Aim of the exercise
Please give back all the records exactly, but keep the pictures out.

##############################

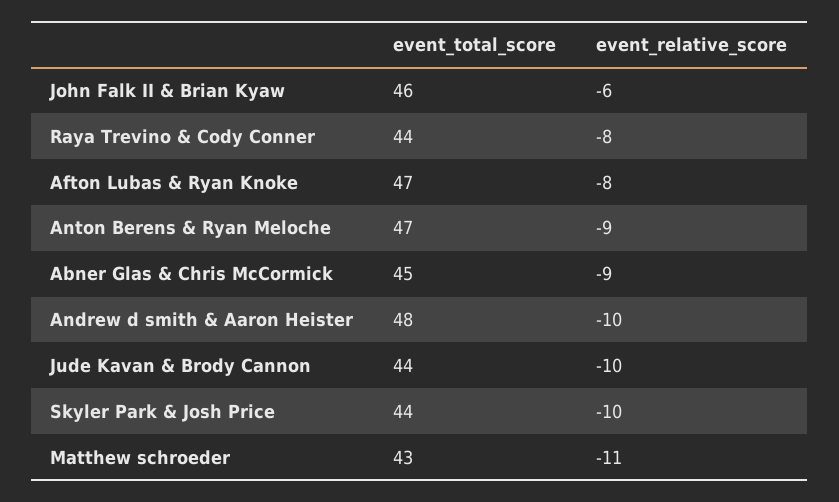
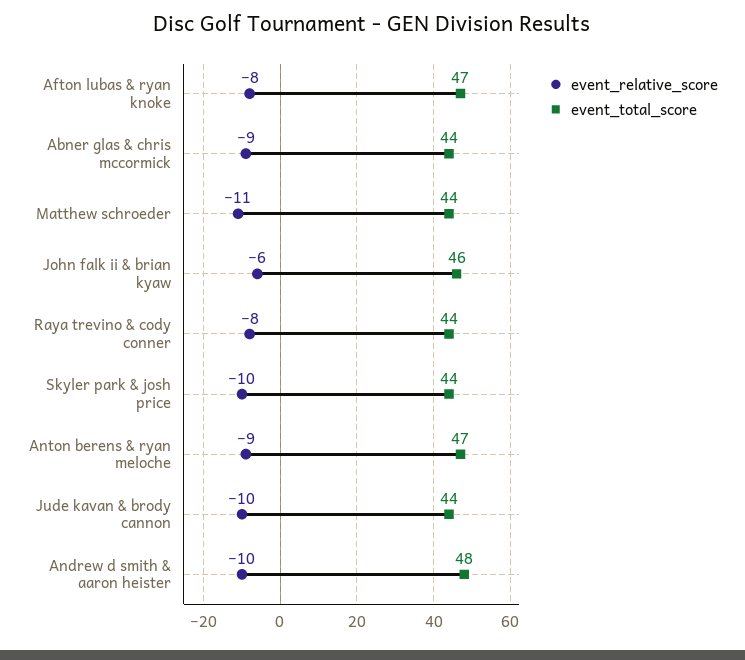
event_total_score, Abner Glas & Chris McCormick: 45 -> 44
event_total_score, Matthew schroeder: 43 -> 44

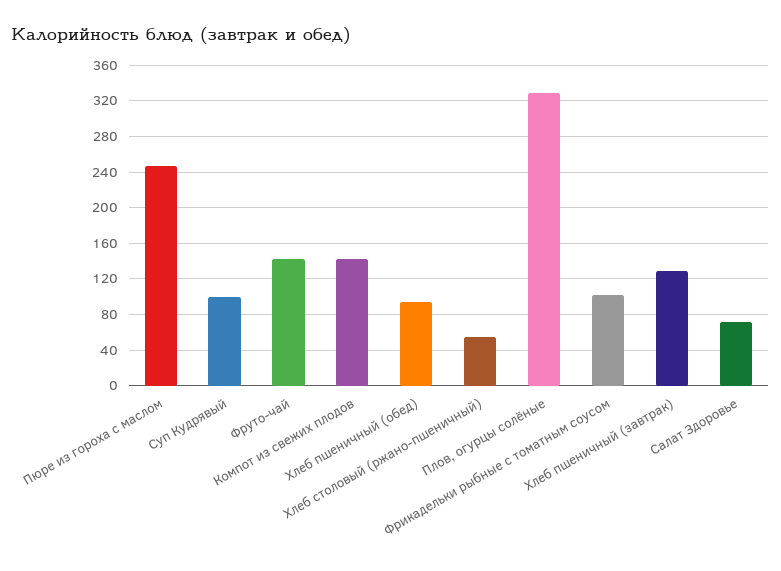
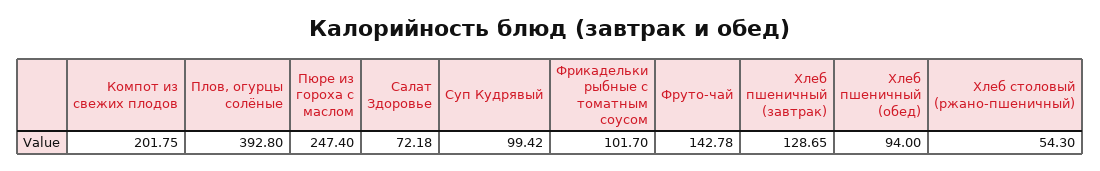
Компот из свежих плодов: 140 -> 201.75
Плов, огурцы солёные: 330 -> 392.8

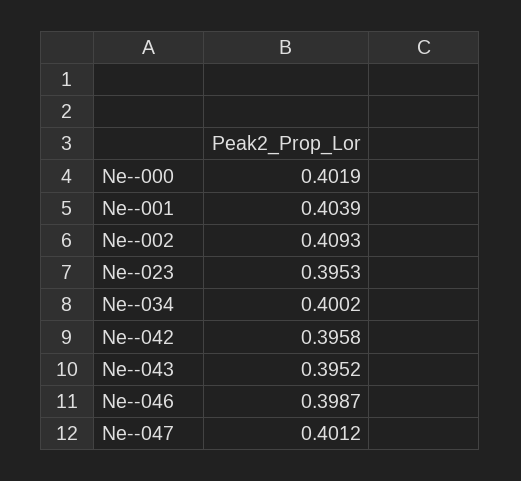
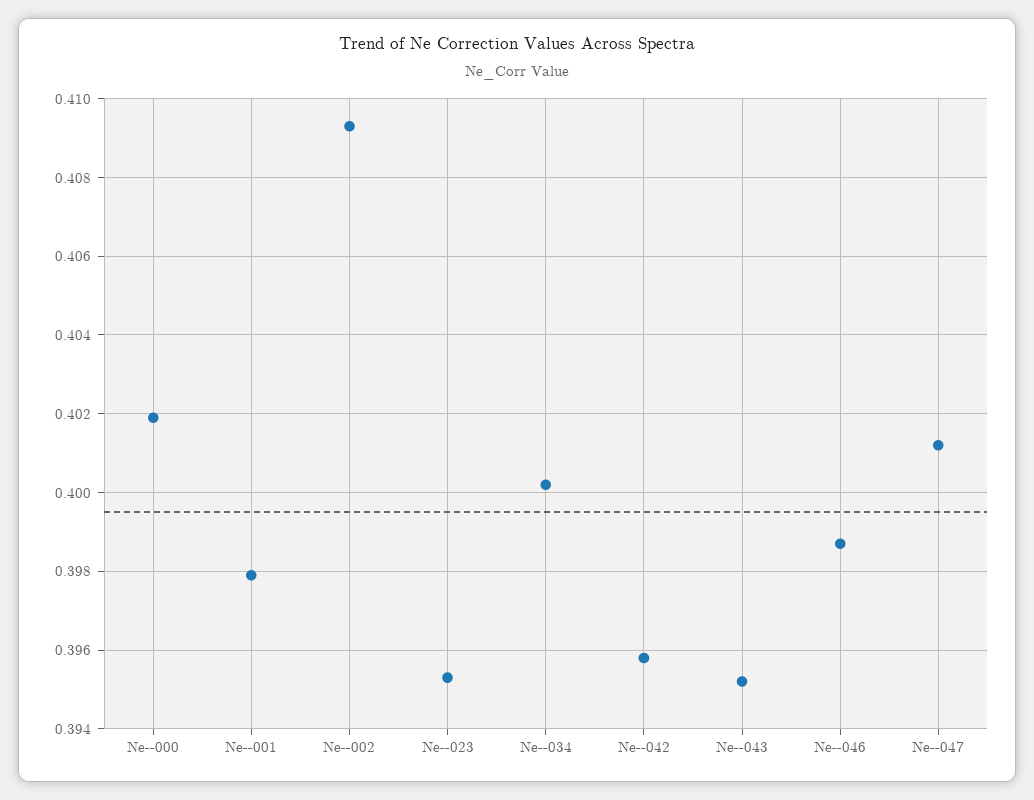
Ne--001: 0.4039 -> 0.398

##############################

Task result
event_total_score, Abner Glas & Chris McCormick: 45 -> 44
event_total_score, Matthew schroeder: 43 -> 44

Компот из свежих плодов: 140 -> 201.75
Плов, огурцы солёные: 330 -> 392.8

Ne--001: 0.4039 -> 0.398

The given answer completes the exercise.